Activity. Take the whole listing and reproduce it exactly, pictures excepted.
====
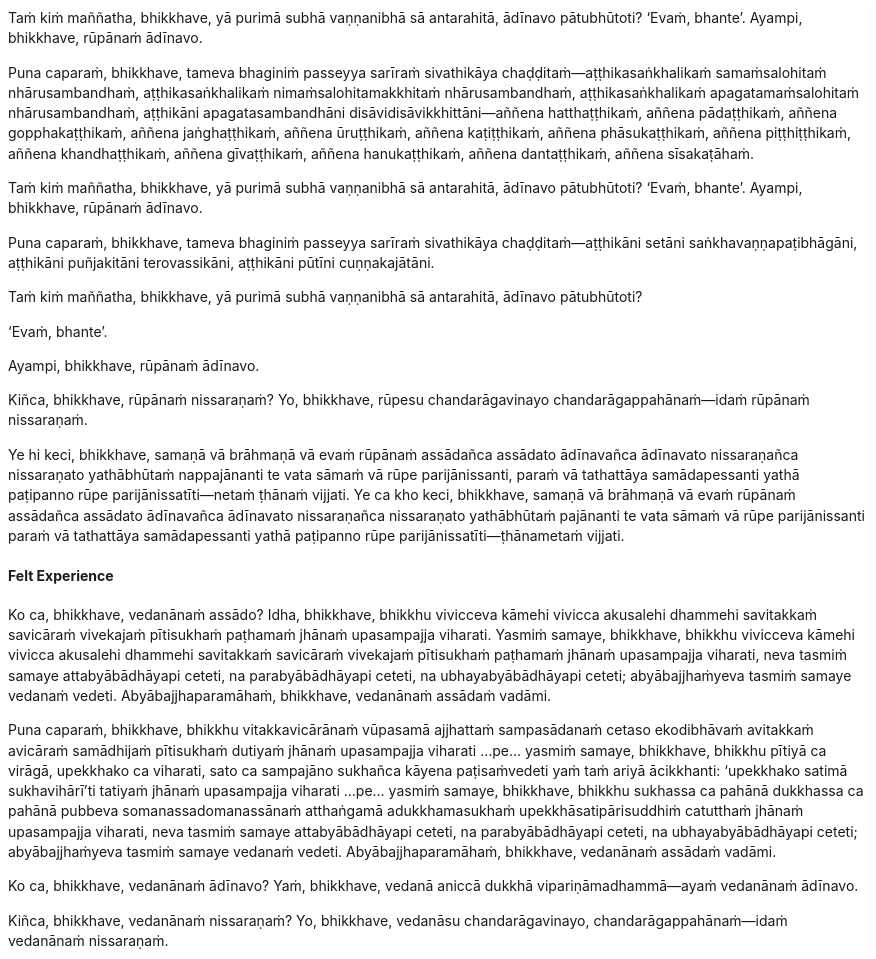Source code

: Taṁ kiṁ maññatha, bhikkhave, yā purimā subhā vaṇṇanibhā sā antarahitā, ādīnavo pātubhūtoti? ‘Evaṁ, bhante’. Ayampi, bhikkhave, rūpānaṁ ādīnavo.

Puna caparaṁ, bhikkhave, tameva bhaginiṁ passeyya sarīraṁ sivathikāya chaḍḍitaṁ—aṭṭhikasaṅkhalikaṁ samaṁsalohitaṁ nhārusambandhaṁ, aṭṭhikasaṅkhalikaṁ nimaṁsalohitamakkhitaṁ nhārusambandhaṁ, aṭṭhikasaṅkhalikaṁ apagatamaṁsalohitaṁ nhārusambandhaṁ, aṭṭhikāni apagatasambandhāni disāvidisāvikkhittāni—aññena hatthaṭṭhikaṁ, aññena pādaṭṭhikaṁ, aññena gopphakaṭṭhikaṁ, aññena jaṅghaṭṭhikaṁ, aññena ūruṭṭhikaṁ, aññena kaṭiṭṭhikaṁ, aññena phāsukaṭṭhikaṁ, aññena piṭṭhiṭṭhikaṁ, aññena khandhaṭṭhikaṁ, aññena gīvaṭṭhikaṁ, aññena hanukaṭṭhikaṁ, aññena dantaṭṭhikaṁ, aññena sīsakaṭāhaṁ.

Taṁ kiṁ maññatha, bhikkhave, yā purimā subhā vaṇṇanibhā sā antarahitā, ādīnavo pātubhūtoti? ‘Evaṁ, bhante’. Ayampi, bhikkhave, rūpānaṁ ādīnavo.

Puna caparaṁ, bhikkhave, tameva bhaginiṁ passeyya sarīraṁ sivathikāya chaḍḍitaṁ—aṭṭhikāni setāni saṅkhavaṇṇapaṭibhāgāni, aṭṭhikāni puñjakitāni terovassikāni, aṭṭhikāni pūtīni cuṇṇakajātāni.

Taṁ kiṁ maññatha, bhikkhave, yā purimā subhā vaṇṇanibhā sā antarahitā, ādīnavo pātubhūtoti?

‘Evaṁ, bhante’.

Ayampi, bhikkhave, rūpānaṁ ādīnavo.

Kiñca, bhikkhave, rūpānaṁ nissaraṇaṁ? Yo, bhikkhave, rūpesu chandarāgavinayo chandarāgappahānaṁ—idaṁ rūpānaṁ nissaraṇaṁ.

Ye hi keci, bhikkhave, samaṇā vā brāhmaṇā vā evaṁ rūpānaṁ assādañca assādato ādīnavañca ādīnavato nissaraṇañca nissaraṇato yathābhūtaṁ nappajānanti te vata sāmaṁ vā rūpe parijānissanti, paraṁ vā tathattāya samādapessanti yathā paṭipanno rūpe parijānissatīti—netaṁ ṭhānaṁ vijjati. Ye ca kho keci, bhikkhave, samaṇā vā brāhmaṇā vā evaṁ rūpānaṁ assādañca assādato ādīnavañca ādīnavato nissaraṇañca nissaraṇato yathābhūtaṁ pajānanti te vata sāmaṁ vā rūpe parijānissanti paraṁ vā tathattāya samādapessanti yathā paṭipanno rūpe parijānissatīti—ṭhānametaṁ vijjati.

#### Felt Experience

Ko ca, bhikkhave, vedanānaṁ assādo? Idha, bhikkhave, bhikkhu vivicceva kāmehi vivicca akusalehi dhammehi savitakkaṁ savicāraṁ vivekajaṁ pītisukhaṁ paṭhamaṁ jhānaṁ upasampajja viharati. Yasmiṁ samaye, bhikkhave, bhikkhu vivicceva kāmehi vivicca akusalehi dhammehi savitakkaṁ savicāraṁ vivekajaṁ pītisukhaṁ paṭhamaṁ jhānaṁ upasampajja viharati, neva tasmiṁ samaye attabyābādhāyapi ceteti, na parabyābādhāyapi ceteti, na ubhayabyābādhāyapi ceteti; abyābajjhaṁyeva tasmiṁ samaye vedanaṁ vedeti. Abyābajjhaparamāhaṁ, bhikkhave, vedanānaṁ assādaṁ vadāmi.

Puna caparaṁ, bhikkhave, bhikkhu vitakkavicārānaṁ vūpasamā ajjhattaṁ sampasādanaṁ cetaso ekodibhāvaṁ avitakkaṁ avicāraṁ samādhijaṁ pītisukhaṁ dutiyaṁ jhānaṁ upasampajja viharati …pe… yasmiṁ samaye, bhikkhave, bhikkhu pītiyā ca virāgā, upekkhako ca viharati, sato ca sampajāno sukhañca kāyena paṭisaṁvedeti yaṁ taṁ ariyā ācikkhanti: ‘upekkhako satimā sukhavihārī’ti tatiyaṁ jhānaṁ upasampajja viharati …pe… yasmiṁ samaye, bhikkhave, bhikkhu sukhassa ca pahānā dukkhassa ca pahānā pubbeva somanassadomanassānaṁ atthaṅgamā adukkhamasukhaṁ upekkhāsatipārisuddhiṁ catutthaṁ jhānaṁ upasampajja viharati, neva tasmiṁ samaye attabyābādhāyapi ceteti, na parabyābādhāyapi ceteti, na ubhayabyābādhāyapi ceteti; abyābajjhaṁyeva tasmiṁ samaye vedanaṁ vedeti. Abyābajjhaparamāhaṁ, bhikkhave, vedanānaṁ assādaṁ vadāmi.

Ko ca, bhikkhave, vedanānaṁ ādīnavo? Yaṁ, bhikkhave, vedanā aniccā dukkhā vipariṇāmadhammā—ayaṁ vedanānaṁ ādīnavo.

Kiñca, bhikkhave, vedanānaṁ nissaraṇaṁ? Yo, bhikkhave, vedanāsu chandarāgavinayo, chandarāgappahānaṁ—idaṁ vedanānaṁ nissaraṇaṁ.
====
Task result.
Source code

: Taṁ kiṁ maññatha, bhikkhave, yā purimā subhā vaṇṇanibhā sā antarahitā, ādīnavo pātubhūtoti? ‘Evaṁ, bhante’. Ayampi, bhikkhave, rūpānaṁ ādīnavo.

Puna caparaṁ, bhikkhave, tameva bhaginiṁ passeyya sarīraṁ sivathikāya chaḍḍitaṁ—aṭṭhikasaṅkhalikaṁ samaṁsalohitaṁ nhārusambandhaṁ, aṭṭhikasaṅkhalikaṁ nimaṁsalohitamakkhitaṁ nhārusambandhaṁ, aṭṭhikasaṅkhalikaṁ apagatamaṁsalohitaṁ nhārusambandhaṁ, aṭṭhikāni apagatasambandhāni disāvidisāvikkhittāni—aññena hatthaṭṭhikaṁ, aññena pādaṭṭhikaṁ, aññena gopphakaṭṭhikaṁ, aññena jaṅghaṭṭhikaṁ, aññena ūruṭṭhikaṁ, aññena kaṭiṭṭhikaṁ, aññena phāsukaṭṭhikaṁ, aññena piṭṭhiṭṭhikaṁ, aññena khandhaṭṭhikaṁ, aññena gīvaṭṭhikaṁ, aññena hanukaṭṭhikaṁ, aññena dantaṭṭhikaṁ, aññena sīsakaṭāhaṁ.

Taṁ kiṁ maññatha, bhikkhave, yā purimā subhā vaṇṇanibhā sā antarahitā, ādīnavo pātubhūtoti? ‘Evaṁ, bhante’. Ayampi, bhikkhave, rūpānaṁ ādīnavo.

Puna caparaṁ, bhikkhave, tameva bhaginiṁ passeyya sarīraṁ sivathikāya chaḍḍitaṁ—aṭṭhikāni setāni saṅkhavaṇṇapaṭibhāgāni, aṭṭhikāni puñjakitāni terovassikāni, aṭṭhikāni pūtīni cuṇṇakajātāni.

Taṁ kiṁ maññatha, bhikkhave, yā purimā subhā vaṇṇanibhā sā antarahitā, ādīnavo pātubhūtoti?

‘Evaṁ, bhante’.

Ayampi, bhikkhave, rūpānaṁ ādīnavo.

Kiñca, bhikkhave, rūpānaṁ nissaraṇaṁ? Yo, bhikkhave, rūpesu chandarāgavinayo chandarāgappahānaṁ—idaṁ rūpānaṁ nissaraṇaṁ.

Ye hi keci, bhikkhave, samaṇā vā brāhmaṇā vā evaṁ rūpānaṁ assādañca assādato ādīnavañca ādīnavato nissaraṇañca nissaraṇato yathābhūtaṁ nappajānanti te vata sāmaṁ vā rūpe parijānissanti, paraṁ vā tathattāya samādapessanti yathā paṭipanno rūpe parijānissatīti—netaṁ ṭhānaṁ vijjati. Ye ca kho keci, bhikkhave, samaṇā vā brāhmaṇā vā evaṁ rūpānaṁ assādañca assādato ādīnavañca ādīnavato nissaraṇañca nissaraṇato yathābhūtaṁ pajānanti te vata sāmaṁ vā rūpe parijānissanti paraṁ vā tathattāya samādapessanti yathā paṭipanno rūpe parijānissatīti—ṭhānametaṁ vijjati.

#### Felt Experience

Ko ca, bhikkhave, vedanānaṁ assādo? Idha, bhikkhave, bhikkhu vivicceva kāmehi vivicca akusalehi dhammehi savitakkaṁ savicāraṁ vivekajaṁ pītisukhaṁ paṭhamaṁ jhānaṁ upasampajja viharati. Yasmiṁ samaye, bhikkhave, bhikkhu vivicceva kāmehi vivicca akusalehi dhammehi savitakkaṁ savicāraṁ vivekajaṁ pītisukhaṁ paṭhamaṁ jhānaṁ upasampajja viharati, neva tasmiṁ samaye attabyābādhāyapi ceteti, na parabyābādhāyapi ceteti, na ubhayabyābādhāyapi ceteti; abyābajjhaṁyeva tasmiṁ samaye vedanaṁ vedeti. Abyābajjhaparamāhaṁ, bhikkhave, vedanānaṁ assādaṁ vadāmi.

Puna caparaṁ, bhikkhave, bhikkhu vitakkavicārānaṁ vūpasamā ajjhattaṁ sampasādanaṁ cetaso ekodibhāvaṁ avitakkaṁ avicāraṁ samādhijaṁ pītisukhaṁ dutiyaṁ jhānaṁ upasampajja viharati …pe… yasmiṁ samaye, bhikkhave, bhikkhu pītiyā ca virāgā, upekkhako ca viharati, sato ca sampajāno sukhañca kāyena paṭisaṁvedeti yaṁ taṁ ariyā ācikkhanti: ‘upekkhako satimā sukhavihārī’ti tatiyaṁ jhānaṁ upasampajja viharati …pe… yasmiṁ samaye, bhikkhave, bhikkhu sukhassa ca pahānā dukkhassa ca pahānā pubbeva somanassadomanassānaṁ atthaṅgamā adukkhamasukhaṁ upekkhāsatipārisuddhiṁ catutthaṁ jhānaṁ upasampajja viharati, neva tasmiṁ samaye attabyābādhāyapi ceteti, na parabyābādhāyapi ceteti, na ubhayabyābādhāyapi ceteti; abyābajjhaṁyeva tasmiṁ samaye vedanaṁ vedeti. Abyābajjhaparamāhaṁ, bhikkhave, vedanānaṁ assādaṁ vadāmi.

Ko ca, bhikkhave, vedanānaṁ ādīnavo? Yaṁ, bhikkhave, vedanā aniccā dukkhā vipariṇāmadhammā—ayaṁ vedanānaṁ ādīnavo.

Kiñca, bhikkhave, vedanānaṁ nissaraṇaṁ? Yo, bhikkhave, vedanāsu chandarāgavinayo, chandarāgappahānaṁ—idaṁ vedanānaṁ nissaraṇaṁ.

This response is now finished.